5. Make sure the cloud provider is keeping activity logs to have a record of who is accessing the ePHI and what is being done with it during each session. This is fundamental for both healthcare institutions and their cloud partners to spot suspicious activity or if an audit is needed. Any cloud platform that works with the healthcare industry should have no problem keeping tabs on the data access through logs. 


Regular checkups
Even with a trusted cloud partner in hand and the required safety measures in place, your healthcare organization still may not be completely HIPAA compliant. That’s because you need to make sure that both you and the cloud provider are actively remaining in compliance with regular checkups and routine monitoring. If not, your organization could face tens of thousands of dollars in fines if you’re found to be in violation of HIPAA. 

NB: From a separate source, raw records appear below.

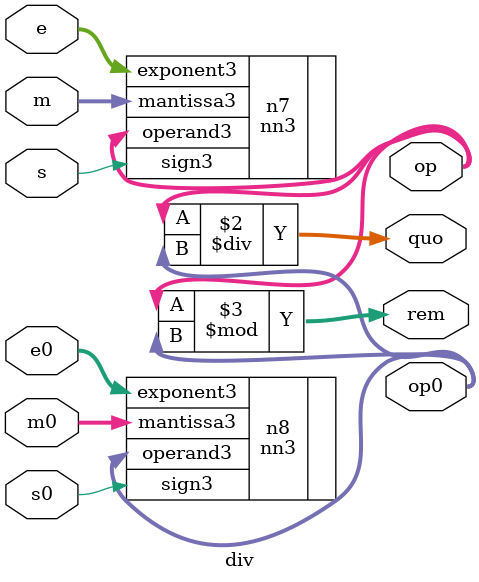
<source format=v>
`include "nn3.v"
module div(s,s0,e,e0,m,m0,op,op0,rem,quo);
   input s,s0;
   input [7:0]e,e0;
   input [22:0]m,m0;
   output [31:0]op,op0;
   output reg[31:0]rem,quo;

   nn3 n7(.sign3(s),.exponent3(e),.mantissa3(m),.operand3(op));
   nn3 n8(.sign3(s0),.exponent3(e0),.mantissa3(m0),.operand3(op0));

   always @(quo,rem,op,op0) begin
     quo=op/op0;
     rem=op%op0;
   end

endmodule
</source>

For starters, healthcare organizations need to request their cloud provider notify them anytime there is a data breach or security threat. This is important because, in the case of a hack, your organization is responsible for reporting it to the Department of Health, per HIPAA’s Breach Notification Rule. And unfortunately, the reality is that these hacks are becoming more common as more medical professionals adopt cloud solutions. In 2020, there were more than 640 large data breaches of the healthcare industry, up considerably from the year prior.

You and your cloud partner must also conduct regular risk assessments, as required by HIPAA’s Security Rule. The idea here is that you’ll notice any cybersecurity vulnerabilities before disaster strikes and be able to outline a bulletproof cybersecurity framework that mitigates threats. A good cloud partner will understand exactly where a hacking threat could come from and patch up any holes before patient ePHI is compromised. 

Constant account monitoring is another required step on the maintenance end of things. As mentioned above, you’ll need to work with your cloud provider to keep logs of access records to be on the lookout for suspicious behavior.  There are plenty of cloud platforms on the market that can help medical professionals keep detailed track records of the changes made to data uploads. Otherwise, if you don’t know who is looking at the ePHI on the cloud or what they’ve done to it, you could be in trouble.

And lastly, healthcare organizations should train their staff on how to spot possibly malicious activity or data breaches. There’s no doubt that the medical staff at your workplace is extremely busy, but this is an issue that requires all hands on deck to ensure the ePHI remains protected and in accordance with HIPAA. You can conduct regular training or educational sessions to give your team an idea of what they should be looking out for.

Just because cloud platforms are becoming more popular in the healthcare industry, it does not always mean that these organizations are leveraging the big data and cloud solutions correctly. In order to best protect your patients and your organization on the cloud, it is critical to building a working relationship with a cloud provider around HIPAA’s requirements.